Collected data entries:
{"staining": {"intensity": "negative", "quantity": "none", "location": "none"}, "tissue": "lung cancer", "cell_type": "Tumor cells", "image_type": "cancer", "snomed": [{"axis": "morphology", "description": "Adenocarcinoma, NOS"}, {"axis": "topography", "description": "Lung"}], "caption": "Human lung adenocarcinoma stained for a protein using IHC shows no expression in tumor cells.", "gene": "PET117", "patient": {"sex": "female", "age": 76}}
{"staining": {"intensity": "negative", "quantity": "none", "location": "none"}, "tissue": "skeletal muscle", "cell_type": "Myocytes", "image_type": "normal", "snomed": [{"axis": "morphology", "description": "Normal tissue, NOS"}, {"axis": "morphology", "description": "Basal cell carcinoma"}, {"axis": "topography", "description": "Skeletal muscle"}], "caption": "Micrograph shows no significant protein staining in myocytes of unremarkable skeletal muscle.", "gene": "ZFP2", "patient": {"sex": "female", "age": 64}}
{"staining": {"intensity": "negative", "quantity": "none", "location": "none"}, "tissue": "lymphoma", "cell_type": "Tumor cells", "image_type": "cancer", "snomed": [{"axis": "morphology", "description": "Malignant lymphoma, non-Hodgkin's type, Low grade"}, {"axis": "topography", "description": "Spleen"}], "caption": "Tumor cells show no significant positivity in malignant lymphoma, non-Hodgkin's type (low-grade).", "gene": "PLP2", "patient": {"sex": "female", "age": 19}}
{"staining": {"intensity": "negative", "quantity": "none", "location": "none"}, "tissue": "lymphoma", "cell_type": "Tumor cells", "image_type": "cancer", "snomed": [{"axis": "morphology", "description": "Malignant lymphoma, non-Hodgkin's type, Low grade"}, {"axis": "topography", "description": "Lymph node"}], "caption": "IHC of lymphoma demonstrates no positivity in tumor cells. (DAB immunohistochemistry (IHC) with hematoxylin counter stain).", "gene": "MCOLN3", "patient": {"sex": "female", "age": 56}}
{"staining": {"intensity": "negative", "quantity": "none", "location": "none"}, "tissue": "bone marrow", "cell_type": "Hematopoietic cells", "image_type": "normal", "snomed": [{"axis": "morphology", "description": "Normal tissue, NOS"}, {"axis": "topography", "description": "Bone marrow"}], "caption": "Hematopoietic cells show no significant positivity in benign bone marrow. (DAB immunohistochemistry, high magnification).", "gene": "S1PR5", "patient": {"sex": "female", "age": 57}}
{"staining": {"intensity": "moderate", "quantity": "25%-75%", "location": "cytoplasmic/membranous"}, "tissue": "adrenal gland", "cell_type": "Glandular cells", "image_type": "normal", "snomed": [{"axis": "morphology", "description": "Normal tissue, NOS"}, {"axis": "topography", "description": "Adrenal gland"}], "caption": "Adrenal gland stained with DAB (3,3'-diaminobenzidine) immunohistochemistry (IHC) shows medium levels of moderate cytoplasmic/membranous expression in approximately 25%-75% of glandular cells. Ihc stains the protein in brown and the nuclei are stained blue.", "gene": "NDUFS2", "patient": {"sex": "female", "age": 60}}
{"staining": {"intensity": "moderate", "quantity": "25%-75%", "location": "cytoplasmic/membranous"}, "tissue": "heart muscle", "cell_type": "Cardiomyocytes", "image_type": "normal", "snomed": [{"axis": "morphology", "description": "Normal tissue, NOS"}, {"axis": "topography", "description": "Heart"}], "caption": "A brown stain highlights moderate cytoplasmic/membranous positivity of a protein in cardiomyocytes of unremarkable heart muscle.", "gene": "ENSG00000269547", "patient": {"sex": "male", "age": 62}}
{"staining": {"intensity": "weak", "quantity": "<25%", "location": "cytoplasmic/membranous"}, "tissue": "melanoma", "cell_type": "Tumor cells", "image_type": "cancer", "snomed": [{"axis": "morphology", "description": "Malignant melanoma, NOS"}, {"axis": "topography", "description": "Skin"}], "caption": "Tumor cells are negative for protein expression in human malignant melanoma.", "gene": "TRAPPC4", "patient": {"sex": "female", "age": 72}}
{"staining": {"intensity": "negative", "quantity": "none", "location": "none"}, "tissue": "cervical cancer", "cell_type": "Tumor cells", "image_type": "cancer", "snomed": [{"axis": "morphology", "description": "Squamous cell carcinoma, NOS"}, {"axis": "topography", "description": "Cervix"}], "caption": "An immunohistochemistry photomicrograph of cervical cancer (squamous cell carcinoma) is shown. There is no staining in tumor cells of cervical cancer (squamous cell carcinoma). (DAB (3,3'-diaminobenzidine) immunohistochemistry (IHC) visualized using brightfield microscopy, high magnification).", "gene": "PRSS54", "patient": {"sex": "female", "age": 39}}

- EXERCISE: Each line from the one containing "cells are negative" to the final line above should be written out exactly; please omit the others.

- WRITTEN SOLUTION:
{"staining": {"intensity": "weak", "quantity": "<25%", "location": "cytoplasmic/membranous"}, "tissue": "melanoma", "cell_type": "Tumor cells", "image_type": "cancer", "snomed": [{"axis": "morphology", "description": "Malignant melanoma, NOS"}, {"axis": "topography", "description": "Skin"}], "caption": "Tumor cells are negative for protein expression in human malignant melanoma.", "gene": "TRAPPC4", "patient": {"sex": "female", "age": 72}}
{"staining": {"intensity": "negative", "quantity": "none", "location": "none"}, "tissue": "cervical cancer", "cell_type": "Tumor cells", "image_type": "cancer", "snomed": [{"axis": "morphology", "description": "Squamous cell carcinoma, NOS"}, {"axis": "topography", "description": "Cervix"}], "caption": "An immunohistochemistry photomicrograph of cervical cancer (squamous cell carcinoma) is shown. There is no staining in tumor cells of cervical cancer (squamous cell carcinoma). (DAB (3,3'-diaminobenzidine) immunohistochemistry (IHC) visualized using brightfield microscopy, high magnification).", "gene": "PRSS54", "patient": {"sex": "female", "age": 39}}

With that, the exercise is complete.